The contretemps came in 1994, when Elders spoke at a United Nations conference on HIV-AIDS. Asked if she considered it suitable to promote masturbation as one alternative to risky sex practices, she answered, "I think that it is part of human sexuality, and perhaps it should be taught." After already having tested the patience of White House officials with similar off-the-cuff comments on condom distribution in schools and drug legalization, Elders was forced out. "There have been too many areas where the president does not agree with her views," White House Chief of Staff Leon Panetta told reporters. "This is just one too many." By December of that year, she was gone. By the following December, Clinton was entangled with an unpaid intern half his age, raising the question in his former surgeon general's mind, one supposes, of whether the president should have heeded Elders' advice himself instead of firing her.

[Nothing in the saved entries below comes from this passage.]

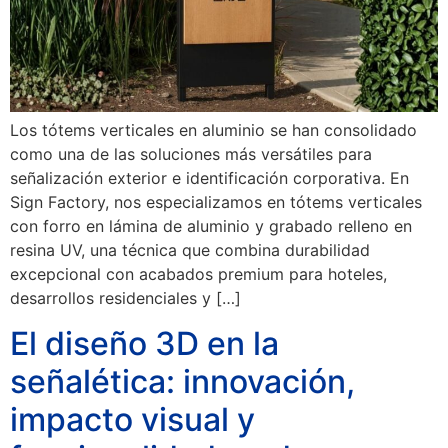
Los tótems verticales en aluminio se han consolidado
como una de las soluciones más versátiles para
señalización exterior e identificación corporativa. En
Sign Factory, nos especializamos en tótems verticales
con forro en lámina de aluminio y grabado relleno en
resina UV, una técnica que combina durabilidad
excepcional con acabados premium para hoteles,
desarrollos residenciales y […]
El diseño 3D en la
señalética: innovación,
impacto visual y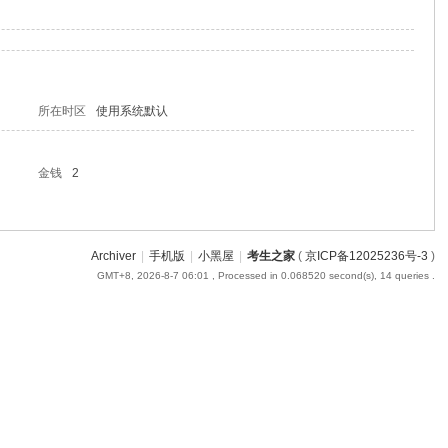
所在时区
使用系统默认
金钱
2
Archiver
|
手机版
|
小黑屋
|
考生之家
(
京ICP备12025236号-3
)
GMT+8, 2026-8-7 06:01
, Processed in 0.068520 second(s), 14 queries .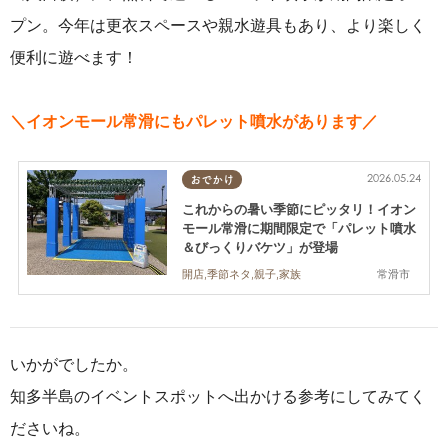
プン。今年は更衣スペースや親水遊具もあり、より楽しく
便利に遊べます！
＼イオンモール常滑にもパレット噴水があります／
2026.05.24
おでかけ
これからの暑い季節にピッタリ！イオン
モール常滑に期間限定で「パレット噴水
＆びっくりバケツ」が登場
常滑市
開店,季節ネタ,親子,家族
いかがでしたか。
知多半島のイベントスポットへ出かける参考にしてみてく
ださいね。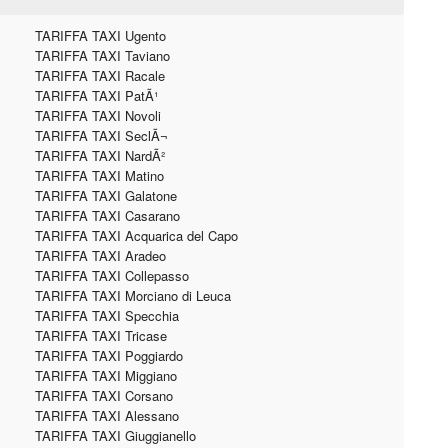
TARIFFA TAXI Ugento
TARIFFA TAXI Taviano
TARIFFA TAXI Racale
TARIFFA TAXI PatÃ¹
TARIFFA TAXI Novoli
TARIFFA TAXI SeclÃ¬
TARIFFA TAXI NardÃ²
TARIFFA TAXI Matino
TARIFFA TAXI Galatone
TARIFFA TAXI Casarano
TARIFFA TAXI Acquarica del Capo
TARIFFA TAXI Aradeo
TARIFFA TAXI Collepasso
TARIFFA TAXI Morciano di Leuca
TARIFFA TAXI Specchia
TARIFFA TAXI Tricase
TARIFFA TAXI Poggiardo
TARIFFA TAXI Miggiano
TARIFFA TAXI Corsano
TARIFFA TAXI Alessano
TARIFFA TAXI Giuggianello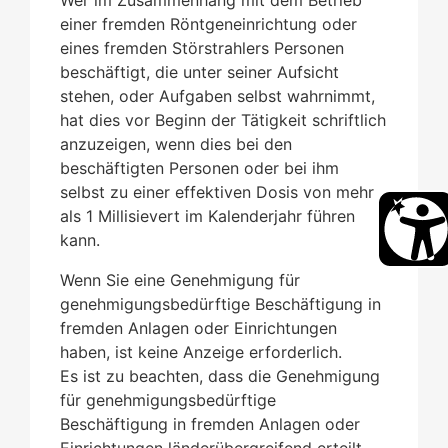
einer fremden Röntgeneinrichtung oder
eines fremden Störstrahlers Personen
beschäftigt, die unter seiner Aufsicht
stehen, oder Aufgaben selbst wahrnimmt,
hat dies vor Beginn der Tätigkeit schriftlich
anzuzeigen, wenn dies bei den
beschäftigten Personen oder bei ihm
selbst zu einer effektiven Dosis von mehr
als 1 Millisievert im Kalenderjahr führen
kann.
Wenn Sie eine Genehmigung für
genehmigungsbedürftige Beschäftigung in
fremden Anlagen oder Einrichtungen
haben, ist keine Anzeige erforderlich.
Es ist zu beachten, dass die Genehmigung
für genehmigungsbedürftige
Beschäftigung in fremden Anlagen oder
Einrichtungen
länderübergreifend erteilt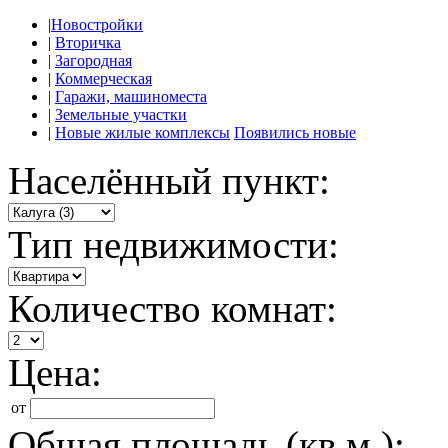
|
Новостройки
|
Вторичка
|
Загородная
|
Коммерческая
|
Гаражи, машиноместа
|
Земельные участки
|
Новые жилые комплексы
Появились новые
Населённый пункт:
Тип недвижимости:
Количество комнат:
Цена:
от
Общая площадь (кв.м.):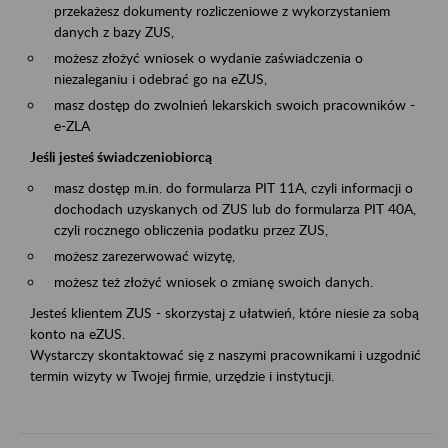
przekażesz dokumenty rozliczeniowe z wykorzystaniem
danych z bazy ZUS,
możesz złożyć wniosek o wydanie zaświadczenia o
niezaleganiu i odebrać go na eZUS,
masz dostęp do zwolnień lekarskich swoich pracowników -
e-ZLA
Jeśli jesteś świadczeniobiorcą
masz dostęp m.in. do formularza PIT 11A, czyli informacji o
dochodach uzyskanych od ZUS lub do formularza PIT 40A,
czyli rocznego obliczenia podatku przez ZUS,
możesz zarezerwować wizytę,
możesz też złożyć wniosek o zmianę swoich danych.
Jesteś klientem ZUS - skorzystaj z ułatwień, które niesie za sobą
konto na eZUS.
Wystarczy skontaktować się z naszymi pracownikami i uzgodnić
termin wizyty w Twojej firmie, urzędzie i instytucji.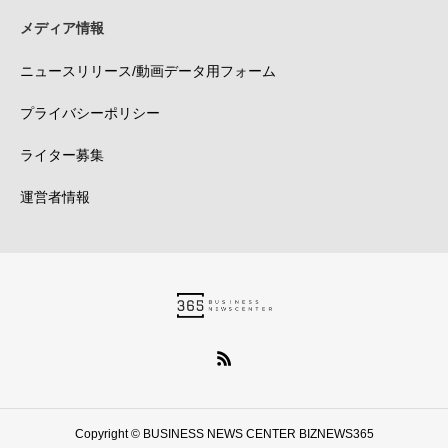
メディア情報
ニュースリリース/動画データ用フォーム
プライバシーポリシー
ライター募集
運営者情報
Copyright © BUSINESS NEWS CENTER BIZNEWS365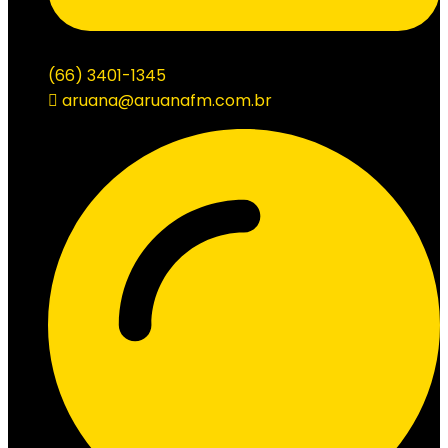
(66) 3401-1345
aruana@aruanafm.com.br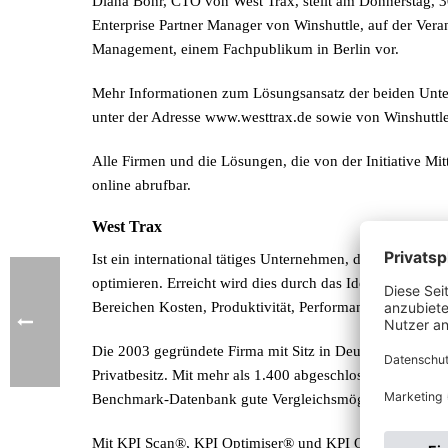
Diana Bohr, CTO von West Trax, stellt am Donnerstag, 3
Enterprise Partner Manager von Winshuttle, auf der Ver
Management, einem Fachpublikum in Berlin vor.
Mehr Informationen zum Lösungsansatz der beiden Unter
unter der Adresse www.westtrax.de sowie von Winshuttle
Alle Firmen und die Lösungen, die von der Initiative Mi
online abrufbar.
West Trax
Ist ein international tätiges Unternehmen, das sich dara
optimieren. Erreicht wird dies durch das Identifizieren
Bereichen Kosten, Produktivität, Performance und Qualit
Die 2003 gegründete Firma mit Sitz in Deutschland und 
Privatbesitz. Mit mehr als 1.400 abgeschlossenen SAP A
Benchmark-Datenbank gute Vergleichsmöglichkeiten mit 
Mit KPI Scan®, KPI Optimiser® und KPI QA® bietet Wes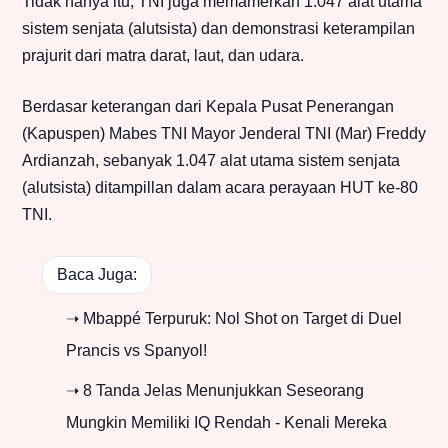
Tidak hanya itu, TNI juga memamerkan 1.047 alat utama
sistem senjata (alutsista) dan demonstrasi keterampilan
prajurit dari matra darat, laut, dan udara.
Berdasar keterangan dari Kepala Pusat Penerangan
(Kapuspen) Mabes TNI Mayor Jenderal TNI (Mar) Freddy
Ardianzah, sebanyak 1.047 alat utama sistem senjata
(alutsista) ditampillan dalam acara perayaan HUT ke-80
TNI.
Baca Juga:
➝ Mbappé Terpuruk: Nol Shot on Target di Duel
Prancis vs Spanyol!
➝ 8 Tanda Jelas Menunjukkan Seseorang
Mungkin Memiliki IQ Rendah - Kenali Mereka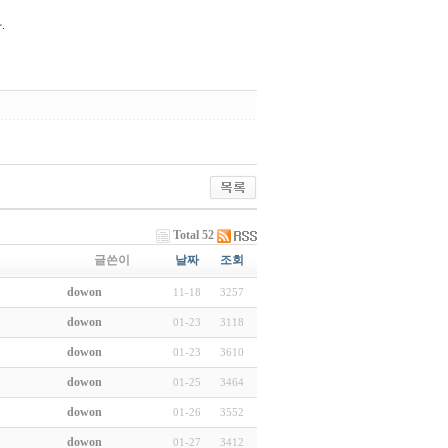
.
Total 52
글쓴이
날짜
조회
dowon
11-18
3257
dowon
01-23
3118
dowon
01-23
3610
dowon
01-25
3464
dowon
01-26
3552
dowon
01-27
3412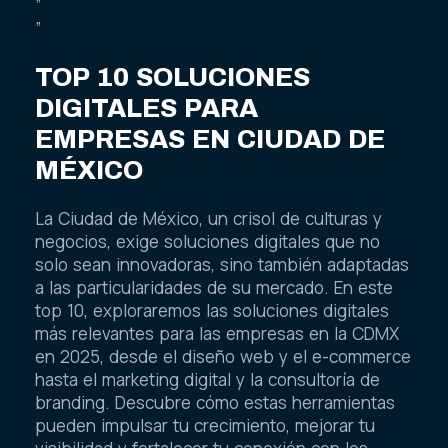
”
”
TOP 10 SOLUCIONES
DIGITALES PARA
EMPRESAS EN CIUDAD DE
MÉXICO
La Ciudad de México, un crisol de culturas y
negocios, exige soluciones digitales que no
solo sean innovadoras, sino también adaptadas
a las particularidades de su mercado. En este
top 10, exploraremos las soluciones digitales
más relevantes para las empresas en la CDMX
en 2025, desde el diseño web y el e-commerce
hasta el marketing digital y la consultoría de
branding. Descubre cómo estas herramientas
pueden impulsar tu crecimiento, mejorar tu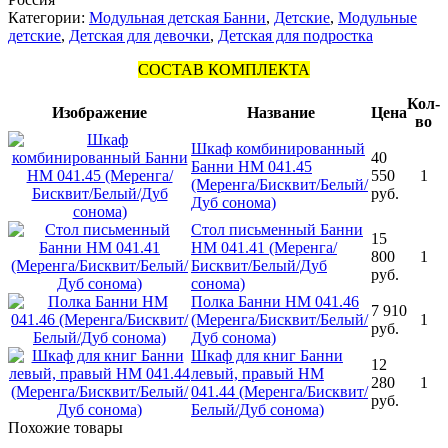
Категории:
Модульная детская Банни
,
Детские
,
Модульные
детские
,
Детская для девочки
,
Детская для подростка
СОСТАВ КОМПЛЕКТА
Кол-
Изображение
Название
Цена
во
Шкаф комбинированный
40
Банни НМ 041.45
550
1
(Меренга/Бисквит/Белый/
руб.
Дуб сонома)
Стол письменный Банни
15
НМ 041.41 (Меренга/
800
1
Бисквит/Белый/Дуб
руб.
сонома)
Полка Банни НМ 041.46
7 910
(Меренга/Бисквит/Белый/
1
руб.
Дуб сонома)
Шкаф для книг Банни
12
левый, правый НМ
280
1
041.44 (Меренга/Бисквит/
руб.
Белый/Дуб сонома)
Похожие товары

As far as Obama is concerned, the White House statement announcing Benjamin's nomination indicates that he is hoping the nation's new surgeon general will deal in more policy-oriented areas, specifically his goal of expanding health care coverage in this country to those who don't now have it. If so, he's chosen someone who has walked the walk. This is from the MacArthur Grant bio of the good doctor:
"Regina Benjamin is a rural family physician forging an inspiring model of compassionate and effective medical care in one of the most underserved regions of the United States . . . A committed local physician, she also plays key roles statewide and nationally, helping others establish clinics in remote areas of the country and serving in leadership positions in such health-related organizations as the American Medical Association and the American Academy of Family Physicians. With a deep, firsthand knowledge of the pressing needs and health disparities afflicting rural, high-poverty communities, Benjamin is ensuring that the most vulnerable among us have access to high-quality care."